Due to its long industrial tradition, the Czech Republic contains thousands of disused industrial, agricultural, military and mining sites, i.e. brownfields, that are gradually deteriorating and are often ecologically burdened. Nevertheless, there is a chance that new uses can be found for these sites.

09.11.2006

“These areas have great investment potential. They can benefit from their advantageous locations and existing infrastructure, as well as from the possibility to apply for financial aid through European Union structural funds. However, in the Czech Republic there is currently no complete database of brownfields, which would contain all types of such properties and keep track of conditions for their future use,” says Zdenek Jana, director of CzechInvest’s Business Properties and Infrastructure Division.

In cooperation with individual regions, CzechInvest therefore decided to conduct the Brownfield Research Study, the preliminary results of which were made public yesterday within the first annual Brownfields Invest Czech international conference. “On the basis of the finished research, we can say that there are perhaps 12,000 hectares of brownfields in the Czech Republic,” Zdenek Jana explains. “It is apparent from the study that more than 65% of brownfields are under private ownership and approximately 40% of these properties are in some way ecologically burdened.”

The Brownfields Invest Czech conference, held under the auspices of the Ministry of Industry and Trade at the renovated sewage-treatment plant in Prague’s Bubenec district, is now in its second day. “The first day belonged to specialists from Great Britain, which has twenty years’ experience in the area of brownfield regeneration and can convey to us processes that have proven effective in regenerating brownfields,” says Jakub Mikulasek, COO of CzechInvest. “The conference has featured the participation of experts in removing ecological burdens who have already implemented a range of successful projects." Partners of the conference include the British Embassy in Prague, UK Trade & Investment – an agency of the British government, The Association for Foreign Investment and company EarthTech.
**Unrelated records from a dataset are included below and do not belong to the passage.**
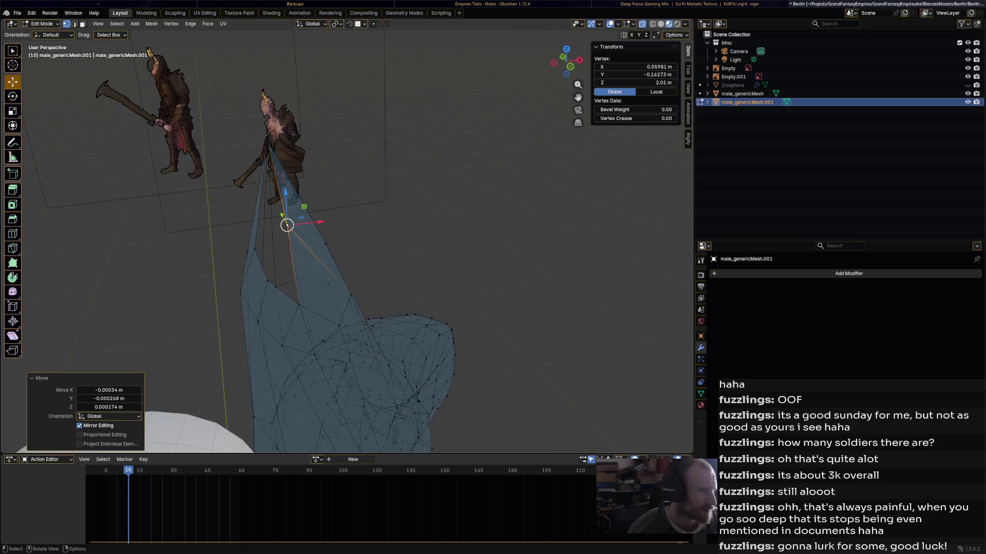
pyautogui.keyDown('alt'); pyautogui.click(297, 280); pyautogui.keyUp('alt')
pyautogui.click(287, 225)
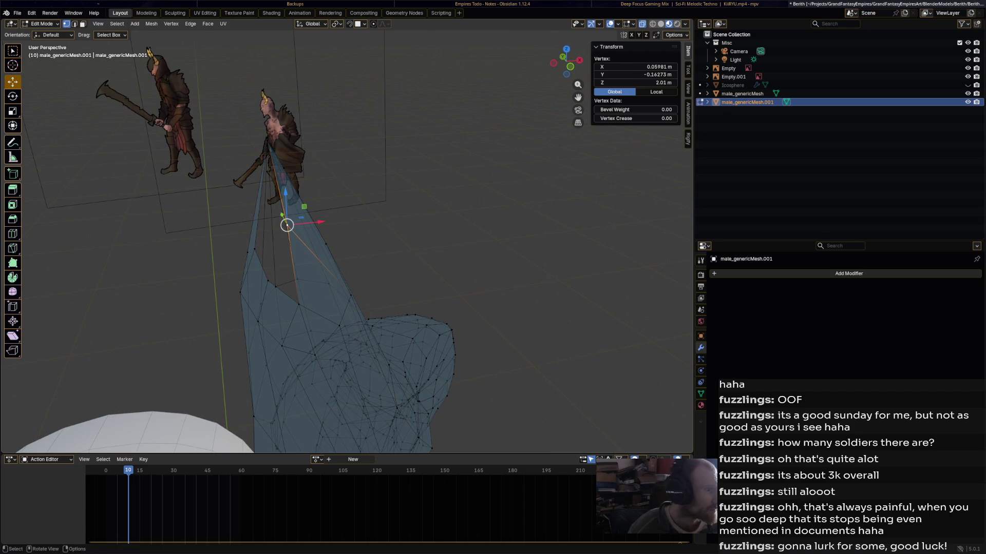
pyautogui.keyDown('alt'); pyautogui.click(271, 283); pyautogui.keyUp('alt')
pyautogui.press('alt+a')
pyautogui.moveTo(359, 231)
pyautogui.mouseDown(button='middle')
pyautogui.moveTo(323, 277)
pyautogui.moveTo(360, 252)
pyautogui.mouseUp(button='middle')
pyautogui.keyDown('alt'); pyautogui.click(380, 197); pyautogui.keyUp('alt')
# Smooth three crosswise edge loops near the horn tip with Smooth Vertices.
pyautogui.keyDown('alt'); pyautogui.click(389, 231); pyautogui.keyUp('alt')
pyautogui.click(171, 24)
“We are pleased by the diversity of the participants in the conference. There are private developers, representatives of financial institutions, architects, representatives of regions and of the state administration, and owners of brownfields," adds Lenka Pohlodkova, project manager at CzechInvest. “In the conference areas, there are charted brownfields with detailed descriptions of the sites. If an investor is interested in a particular brownfield, he or she can address the site’s owner directly."